During an interview Thursday morning, McIntosh said the three did have a conversation following that meeting, though there was never any discussion concerning the school system.


“It did not have to do with district business,” McIntosh said, adding that Combs has never approached her in a political manner since she became a board member in 2005.


Combs also admitted a conversation took place, but denied there was a discussion regarding the schools. He said it is normal for board members to talk after meetings, and said he has had similar conversations with Ritchie before as well, but they do not discuss district business.


Ritchie noted that while he was never approached by Combs himself, the chairman’s political leanings were always well known. Ritchie said he still speaks with a lot of people with ties to the district and he thinks morale around the schools is lower now than before Jett took office.


“I just want what’s best for our kids,” he said. “That’s what I’ve always wanted, that’s why I came on the board five years ago.”


But if Ritchie was so dissatisfied with the district’s performance and direction, Jett said, he should have remained on the board.


“He was elected by the people to represent the students of that district,” Jett said. “If he felt like things were not going the way they should have, then he should have stayed on the board and fought for those students, those districts, and those members of the community. He chose to leave.”

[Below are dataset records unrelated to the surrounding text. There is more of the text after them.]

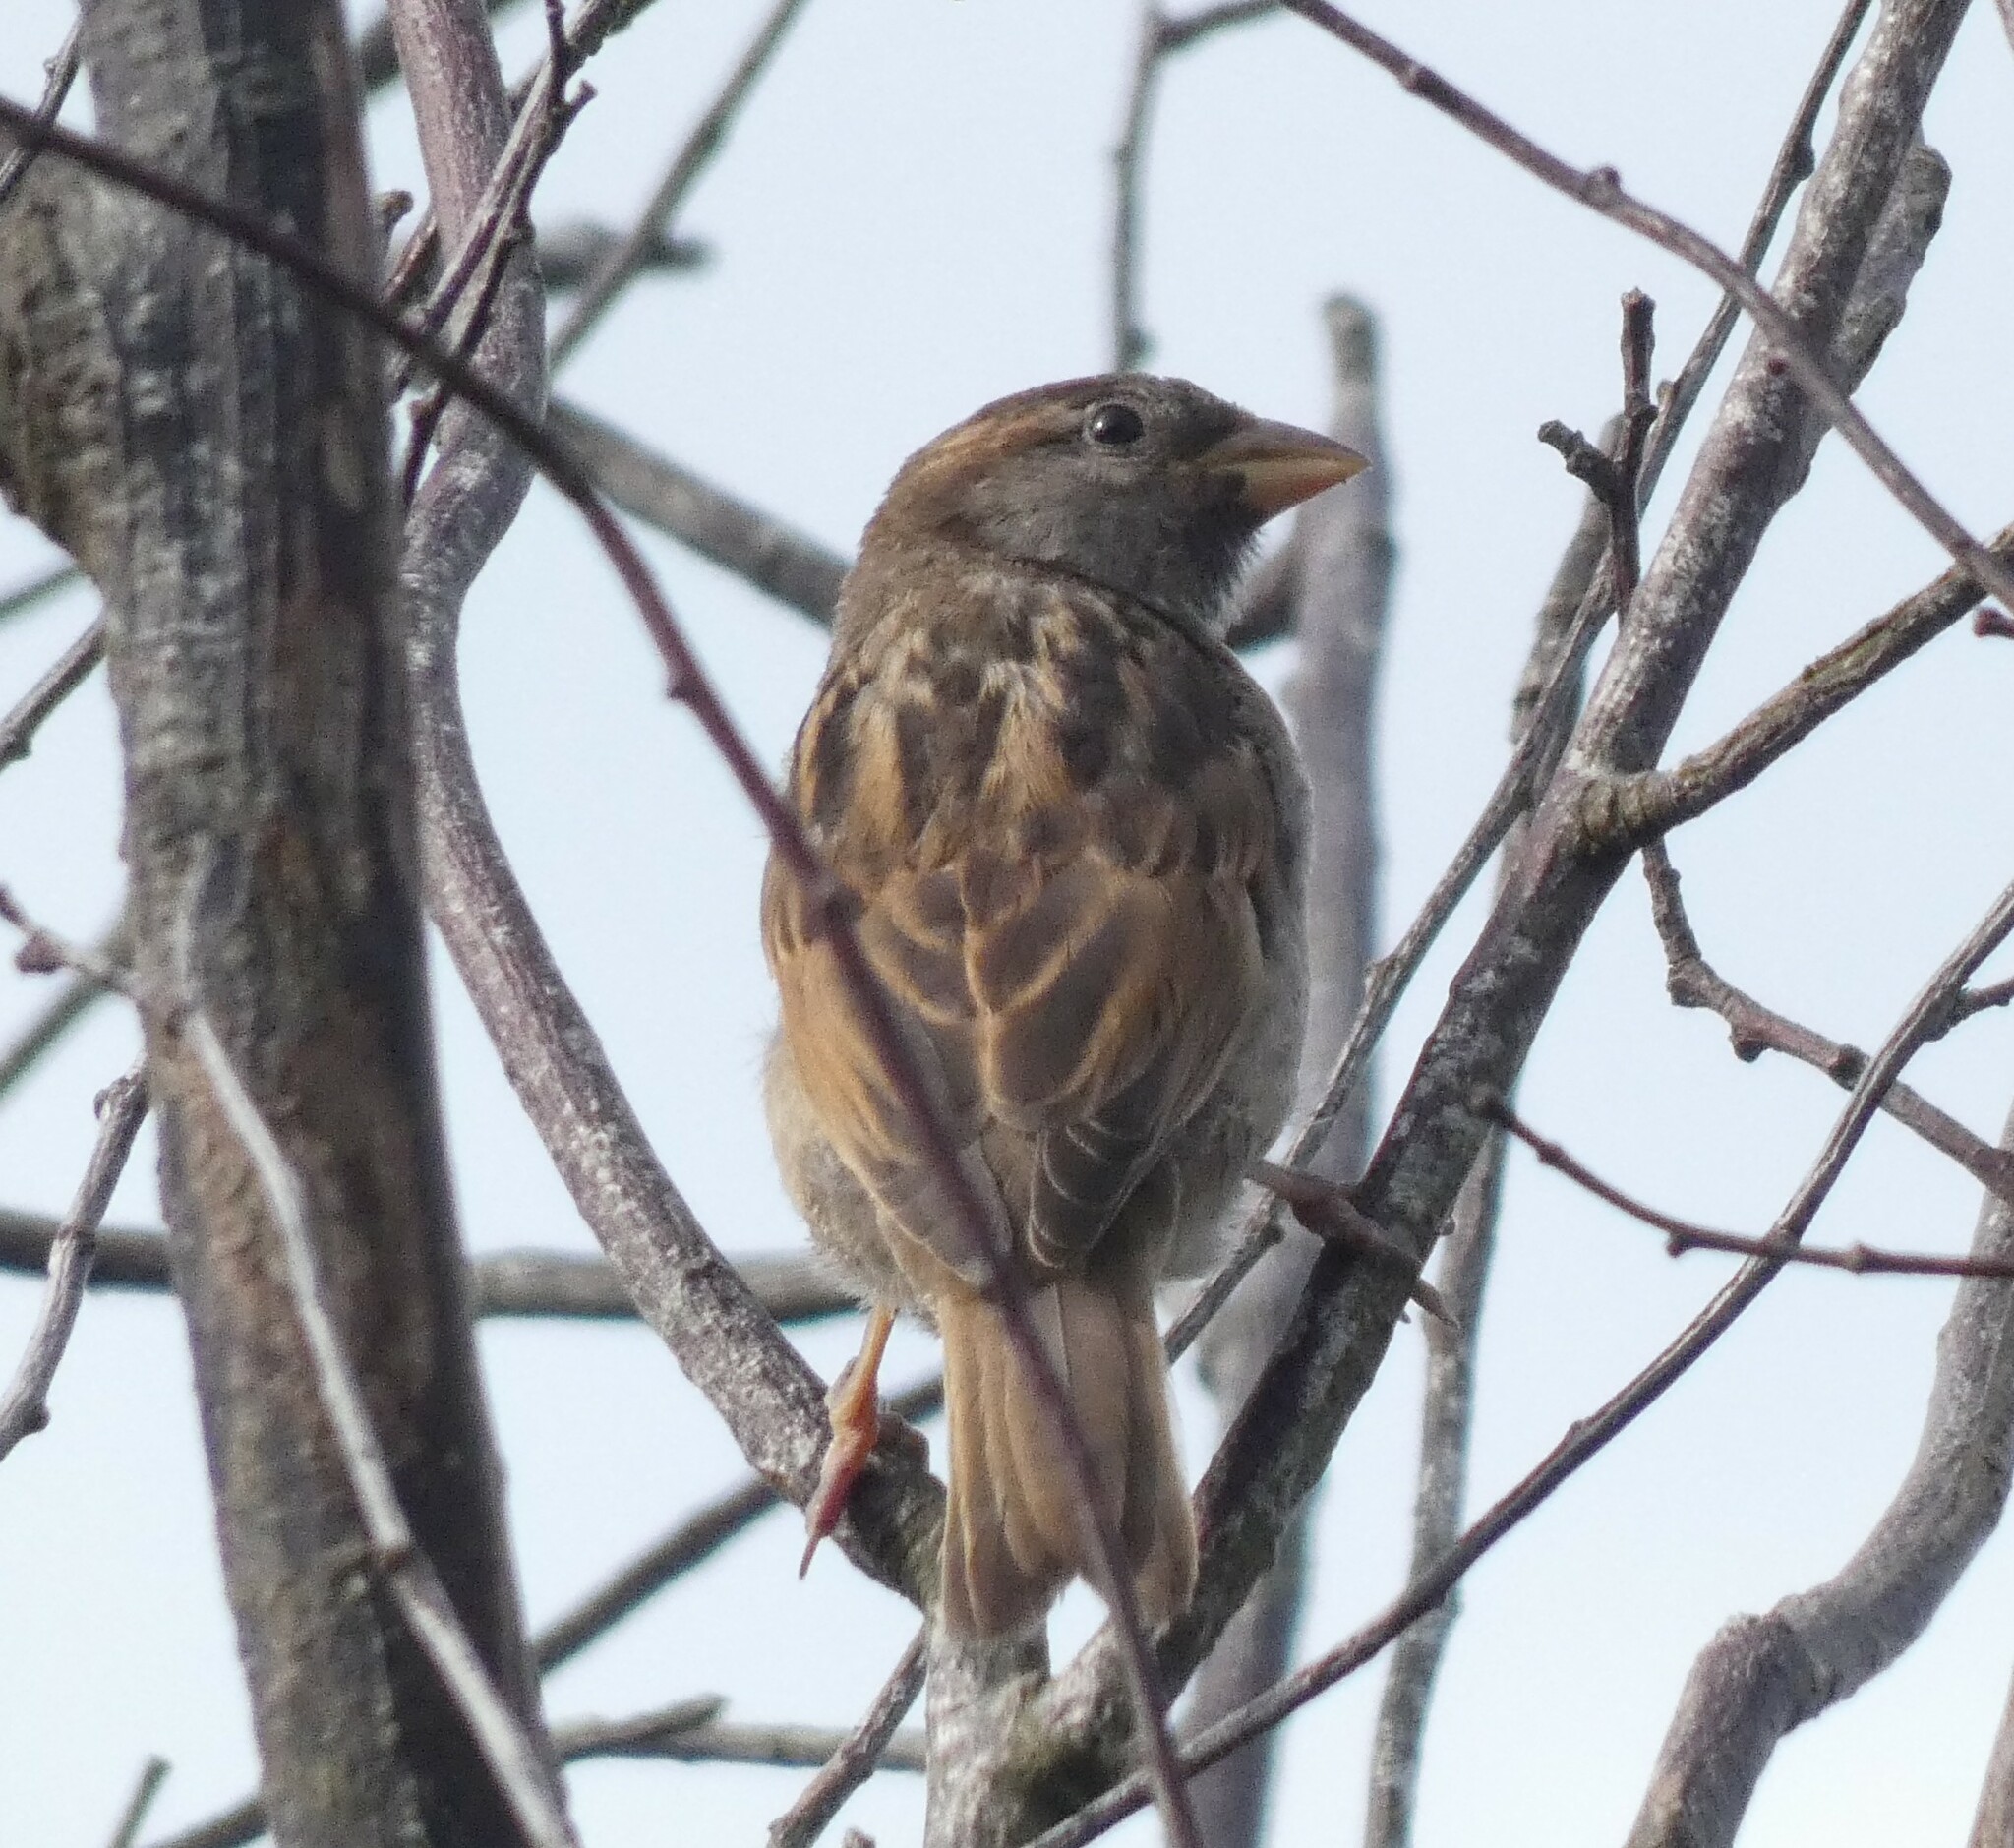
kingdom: Animalia
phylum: Chordata
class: Aves
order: Passeriformes
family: Passeridae
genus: Passer
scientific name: Passer domesticus
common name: House sparrow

Complaints received at state level


Ritchie’s letter was received at Commissioner Holliday’s office on July 8, according to records obtained along with the letter. Also included is a response signed by Commissioner Holliday and dated July 30 which states a copy of Ritchie’s letter will be provided to the Office of Education Accountability and staff with the Kentucky Department of Education currently overseeing academic turnaround efforts in the Perry County School District.


Holliday noted OEA personnel may be in contact with Ritchie as they have the option to “exercise their investigative authority and resources,” and could issue a report including findings and recommendations under state law governing the removal or suspension of public school officers.


“At that time, I review the evidence gleaned and OEA report to determine whether removal proceedings are appropriate and supported by the evidence,” Holliday wrote.


Karen Timmell-Hatzel, division manager of investigations with the OEA, confirmed the agency has received a copy of Ritchie’s letter and she has had a conversation with him. She added there has been no decision made as to how the agency will proceed.


“We have not made a final decision on what to do with it yet,” she said.


Combs, meanwhile, said he doesn’t have anything to hide and invited OEA personnel to Perry County.


“OEA ought to come on up here,” he said. “I’ll sit and answer any question they’ve got.”